Enter the modern era, and we find a shift toward practicality—polyurethane and polyester finishes, commonly known as “poly.” These finishes, while not as romantic as nitro, serve a different kind of beauty. They are durable, resilient, and protective. If nitro is like a delicate silk scarf, poly is armor—sometimes thicker, shinier, and built to last. The fact that they reduce production times is a bonus that rarely gets mentioned. For the player who prizes consistency and durability, poly is a guardian. But in that protection, some say, comes a price. Some argue that the sound becomes more controlled, more focused—but less alive. Still, poly finishes have their own kind of charm. They certainly maintain that showroom-fresh look, and to someone who likes to polish and detail their prized possessions, that can be a big plus.
“With those changes comes a mellowing, as if the guitar itself is growing wiser with age.”
For those seeking an even more natural experience, oil and wax finishes offer something primal. These finishes, often applied by hand, mostly penetrate the wood as much as coating it, leaving the guitar’s surface nearly bare. Proponents of oil and/or wax finishes say these materials allow the wood to vibrate freely, unencumbered by “heavy” coatings. The theory is there’s nothing getting in the way—sort of like a nudist colony mantra. Without the protection of nitro or poly, these guitars may wear more quickly, bearing the scars of its life more openly. This can be seen as a plus or minus, I imagine.

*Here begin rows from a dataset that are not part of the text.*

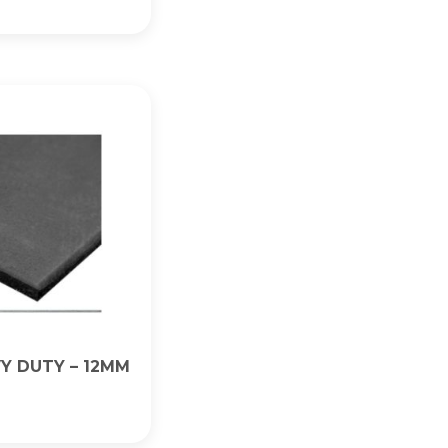
Y DUTY – 12MM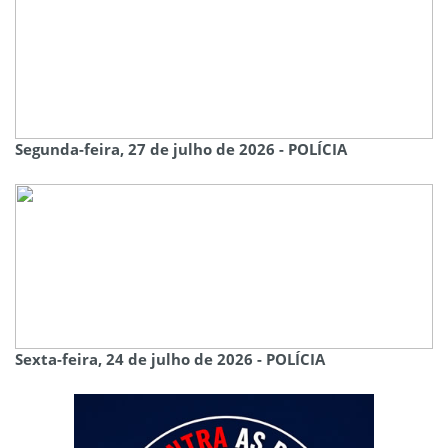
Segunda-feira, 27 de julho de 2026 - POLÍCIA
Sexta-feira, 24 de julho de 2026 - POLÍCIA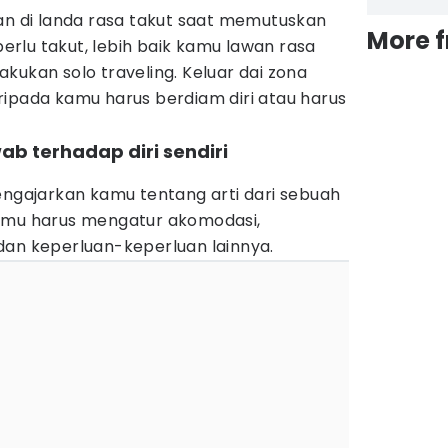
an di landa rasa takut saat memutuskan
More 
 perlu takut, lebih baik kamu lawan rasa
kukan solo traveling. Keluar dai zona
ripada kamu harus berdiam diri atau harus
ab terhadap diri sendiri
engajarkan kamu tentang arti dari sebuah
kamu harus mengatur akomodasi,
dan keperluan-keperluan lainnya.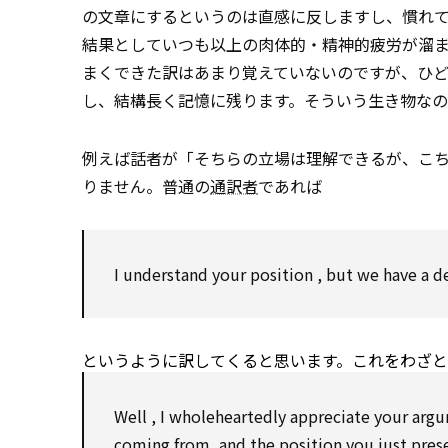
の文章にするというのは直感に反しますし、慣れ
結果としていつも以上の肉体的・精神的疲労が溜
まくできた訳はあまり覚えていないのですが、ひ
し、結構長く記憶に残ります。そういう生き物なの
例えば話者が「そちらの立場は理解できるが、こ
りません。普通の
通訳者
であれば
I understand your
position
, but we have a
d
というように訳してくると思います。これをわざ
Well
, I wholeheartedly
appreciate
your
arg
coming from, and the
position
you just pres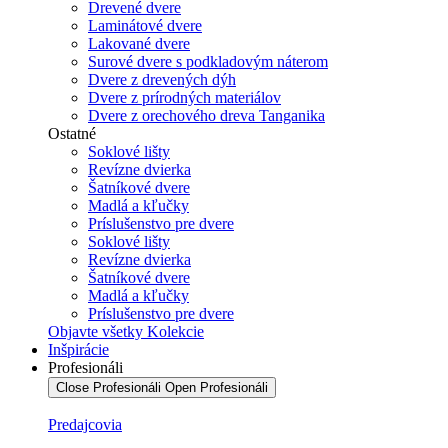
Drevené dvere
Laminátové dvere
Lakované dvere
Surové dvere s podkladovým náterom
Dvere z drevených dýh
Dvere z prírodných materiálov
Dvere z orechového dreva Tanganika
Ostatné
Soklové lišty
Revízne dvierka
Šatníkové dvere
Madlá a kľučky
Príslušenstvo pre dvere
Soklové lišty
Revízne dvierka
Šatníkové dvere
Madlá a kľučky
Príslušenstvo pre dvere
Objavte všetky Kolekcie
Inšpirácie
Profesionáli
Close Profesionáli
Open Profesionáli
Predajcovia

My take is that finishes matter because they are part of the bond we have with our instruments. I can’t say that I can hear a difference, and I think a myth has sprouted from the acoustic guitar world where maybe you can. Those who remove their instrument’s finish and claim to notice a difference are going on memory for the comparison. Who is to say every component (including strings) went back together exactly the same? So when we think about finishes, we’re not just talking about tone—we’re thinking about the total connection between musician and instrument. It’s that perception that makes a guitar more than just wood and wire. The vibe makes it a living, breathing part of the music—and you.